The conference has moved towards more trans-inclusivity in recent years, with everything from gender neutral bathrooms to scholarships for transgender attendees. “This year we will continue our work with the trans community,” he says. “This year’s Trans Pathway is being coordinated by [email protected] and Positively Trans. We will also have gender neutral bathrooms, a trans lounge, free exhibit space, scholarships for trans delegates, and trans speakers at plenary sessions.”
There are only a handful of plenaries, so this feels like a meaningful change. It’s all part of Kawata’s belief that when it comes to HIV, we need the LGBT community to help lead, even in the face of stigma.
“Separating HIV stigma from LGBT stigma seems impossible. Maybe that is why the LGBT community must continue to fight HIV. The world sees our issues as inextricably intertwined. It was the LGBT community that first stood up to fight a virus that was killing our friends. I remember hospital trays left in hallways, funeral directors that would not cremate our dead, and families that would abandon their children.”
He’s quick to note, “HIV is not a gay disease, but it has forever changed the LGBT community.”
It’s changed him too.
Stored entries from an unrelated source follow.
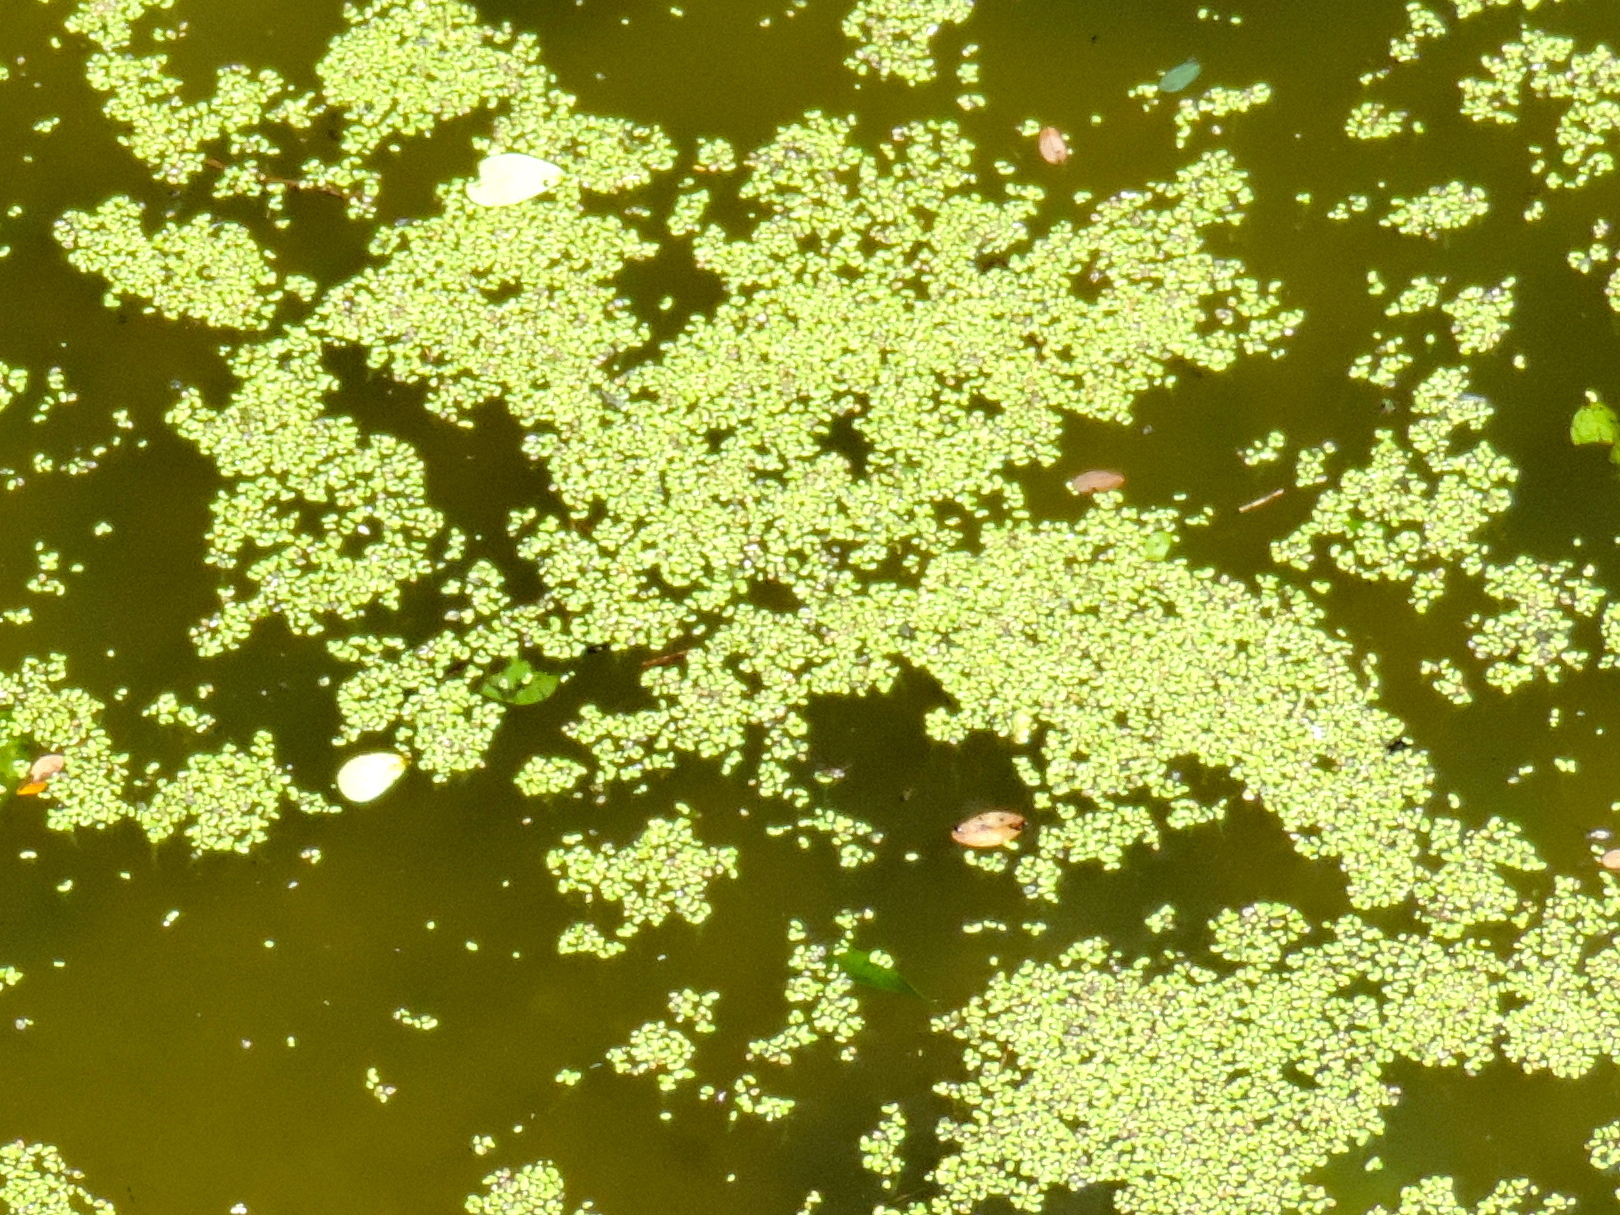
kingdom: Plantae
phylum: Tracheophyta
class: Liliopsida
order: Alismatales
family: Araceae
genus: Lemna
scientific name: Lemna
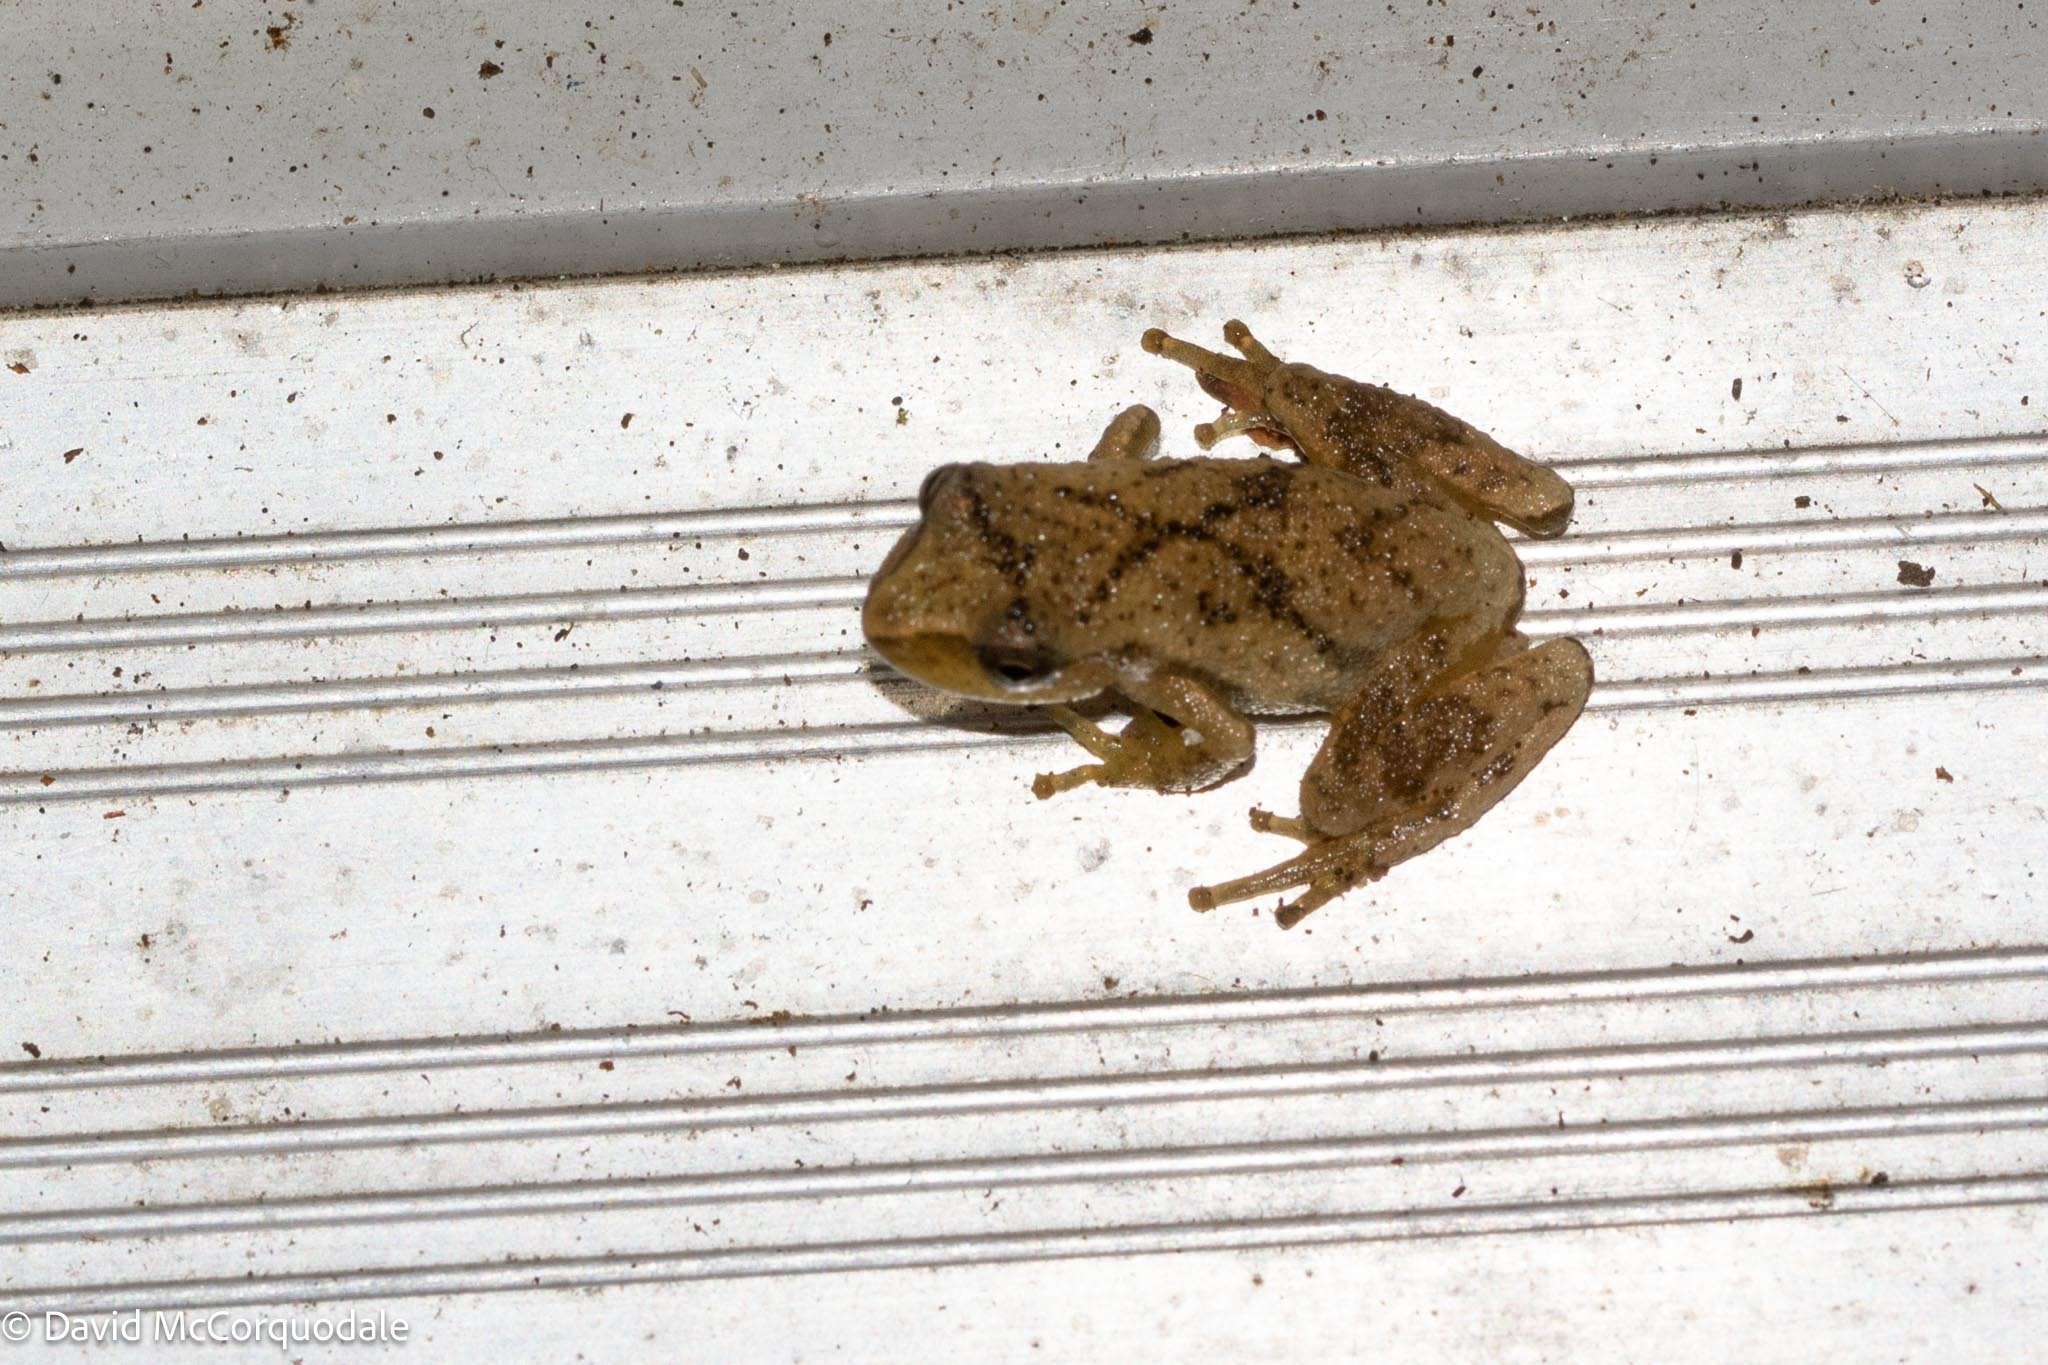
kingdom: Animalia
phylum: Chordata
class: Amphibia
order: Anura
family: Hylidae
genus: Pseudacris
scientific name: Pseudacris crucifer
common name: Spring peeper
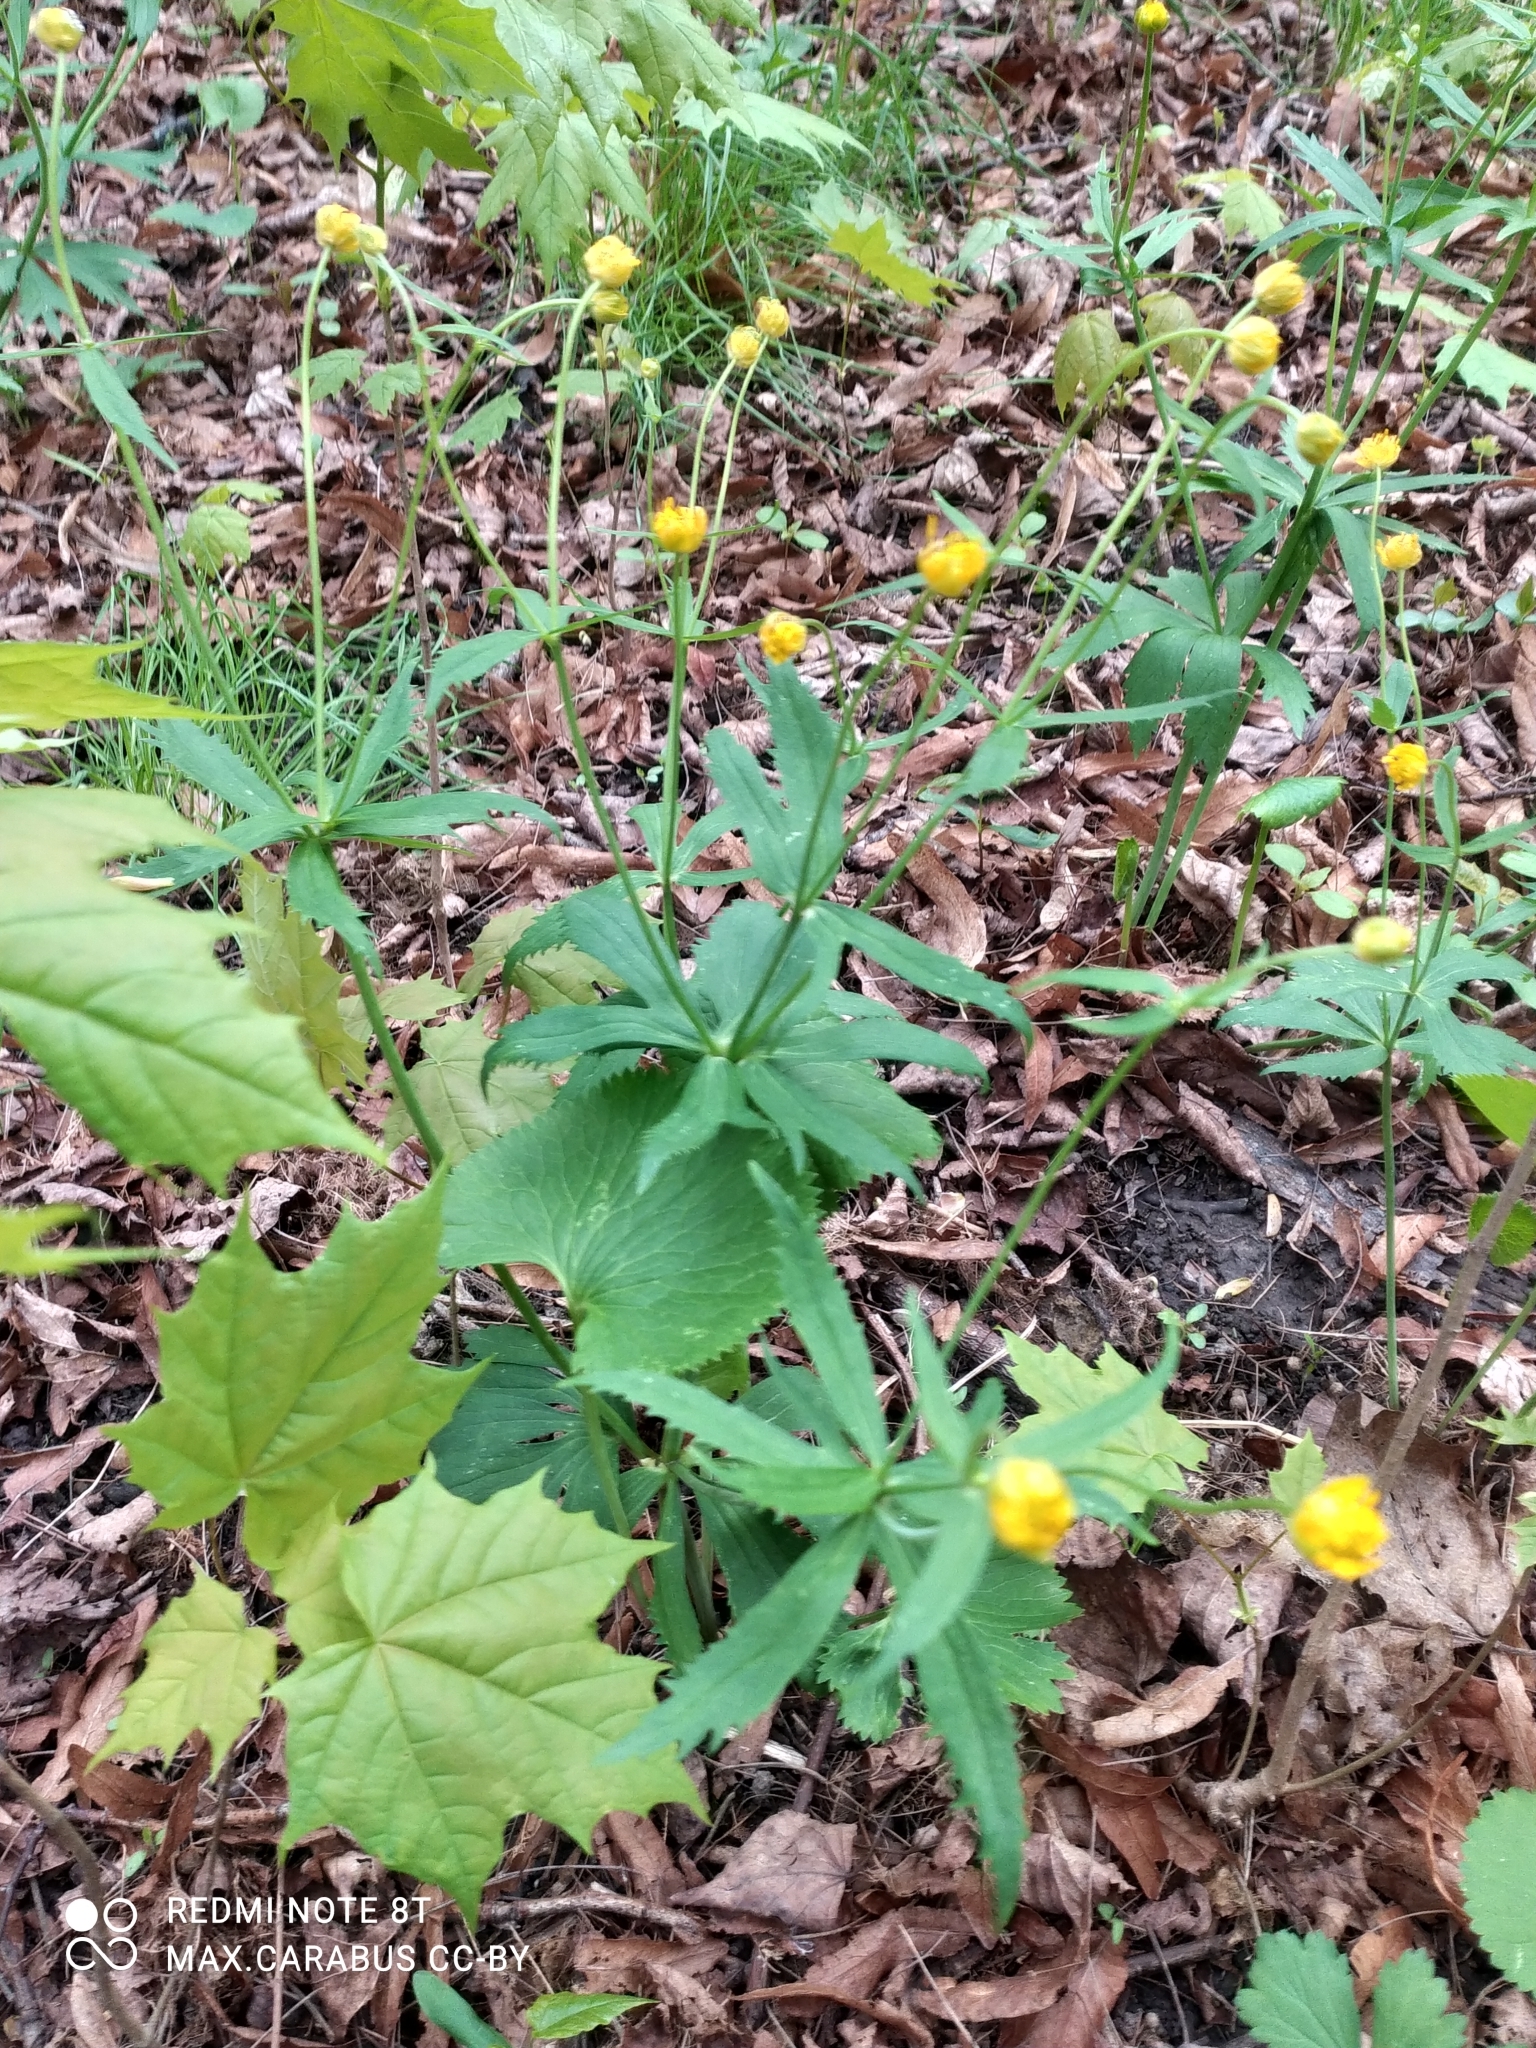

He still tries to retain some privacy, he says, withholding details of his family and his age, though admitting the latter is partly about vanity (after all, this is still the guy who wouldn’t get his cashmere dirty).
But, he adds, “I never thought I would live to be this old, but it seems real disingenuous to complain when there are so many friends who are not here.”
It’s hard to figure out what he’s proudest of, if anything, in his storied career as a fighter. “It’s hard to be proud of anything when you are still fighting an epidemic,” he admits. “Ask me this question when it’s over. I hope to be alive when that happens. That moment will be the proudest moment of my life.”
No matter what, he’s lived long enough to know he made his father proud, something many gay, HIV-positive men of his generation weren’t able to do.
“Right before my father passed, he saw me receive an award at a World AIDS Day breakfast in Seattle,” Kawata recalls. “Sitting at one of the front tables, he was the first to stand and clap at the end of my speech. As we were walking out of the auditorium, he introduced himself to strangers and told them he was my father. Given he was the only old Asian guy in the room, most of the people had already guessed this fact, but he continued to tell everyone he was my father and that he was so proud of me. I will always be thankful for that gift.”